--- Extract ---
- "Escape Plan"/"Mafia" single cover

Single by Travis Scott
- Released: November 5, 2021
- Genre: Trap
- Length: 4:00
- Label: Epic; Cactus Jack;
- Songwriters: Jacques Webster II; Jermaine Cole; Matthew Samuels; Jahaan Sweet;
- Producers: Boi-1da; Sweet;

Travis Scott singles chronology
| "Bubbly" (2021) | "Mafia" / "Escape Plan" (2021) | "Hold That Heat" (2022) |

Music video
- "Mafia (Performance at 2022 Billboard Music Awards)" on YouTube

= Mafia (Travis Scott song) =

2021 single by Travis Scott

"Mafia" (stylized in all caps) is a song by American rapper and singer Travis Scott. It was released on November 5, 2021, concurrently with another single, "Escape Plan", which are both a part of a conjoined single titled Escape Plan / Mafia. The song was written by Travis Scott alongside producers Boi-1da and Jahaan Sweet; with additional writing credits going to J. Cole, who provides additional vocals throughout the song.

==Credits and personnel==
Credits adapted from Tidal.

- Travis Scott – vocals, songwriting, recording
- J. Cole – additional vocals, songwriting
- Boi-1da – production, songwriting
- Jahaan Sweet – production, songwriting, piano
- Mike Dean – mixing, mastering
- Derek "206Derek" Anderson – recording, assistant engineering

==Charts==

Chart performance for "Mafia"
---
--- Exercise instructions ---
1. Reproduce the passage of the article on "Mafia" from "2021 single by" up to and including "throughout the song.".
2. Condense the paragraph of the "Mafia" article beginning "\"Mafia\" (stylized in all caps)" into a shorter version that retains its main facts.
--- Extracted information ---
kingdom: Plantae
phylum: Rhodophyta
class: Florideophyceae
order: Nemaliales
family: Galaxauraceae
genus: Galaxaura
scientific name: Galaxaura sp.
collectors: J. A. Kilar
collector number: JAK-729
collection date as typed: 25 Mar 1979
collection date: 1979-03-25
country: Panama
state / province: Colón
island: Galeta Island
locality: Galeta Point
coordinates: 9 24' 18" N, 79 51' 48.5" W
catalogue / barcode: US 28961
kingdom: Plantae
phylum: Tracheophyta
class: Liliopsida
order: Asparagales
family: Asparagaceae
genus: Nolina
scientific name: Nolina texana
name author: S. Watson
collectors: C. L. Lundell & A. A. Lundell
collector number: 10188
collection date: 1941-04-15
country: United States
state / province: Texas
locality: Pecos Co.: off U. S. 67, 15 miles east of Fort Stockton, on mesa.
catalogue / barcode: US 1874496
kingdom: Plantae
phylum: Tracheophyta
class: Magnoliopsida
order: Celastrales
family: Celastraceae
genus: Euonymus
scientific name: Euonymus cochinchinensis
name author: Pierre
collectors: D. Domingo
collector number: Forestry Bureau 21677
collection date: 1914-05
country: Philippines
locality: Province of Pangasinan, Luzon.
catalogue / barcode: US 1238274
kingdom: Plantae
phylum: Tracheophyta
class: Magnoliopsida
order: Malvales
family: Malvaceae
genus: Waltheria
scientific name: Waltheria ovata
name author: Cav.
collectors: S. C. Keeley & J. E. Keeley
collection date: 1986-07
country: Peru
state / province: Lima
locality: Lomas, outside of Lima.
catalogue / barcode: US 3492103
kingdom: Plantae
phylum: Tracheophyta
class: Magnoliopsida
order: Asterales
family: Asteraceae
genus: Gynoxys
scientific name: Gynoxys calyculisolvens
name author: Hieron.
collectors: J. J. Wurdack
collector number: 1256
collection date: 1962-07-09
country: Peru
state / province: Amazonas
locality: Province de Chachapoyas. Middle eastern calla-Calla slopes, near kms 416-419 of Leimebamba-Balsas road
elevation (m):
---
--- Expected results ---
1.
2021 single by Travis Scott

"Mafia" (stylized in all caps) is a song by American rapper and singer Travis Scott. It was released on November 5, 2021, concurrently with another single, "Escape Plan", which are both a part of a conjoined single titled Escape Plan / Mafia. The song was written by Travis Scott alongside producers Boi-1da and Jahaan Sweet; with additional writing credits going to J. Cole, who provides additional vocals throughout the song.

2. "Mafia," stylized in all caps, is a song by the American rapper and singer Travis Scott. It was released on November 5, 2021, together with "Escape Plan," as part of the conjoined single Escape Plan / Mafia. Scott wrote it with producers Boi-1da and Jahaan Sweet. J. Cole also received writing credits and provides additional vocals.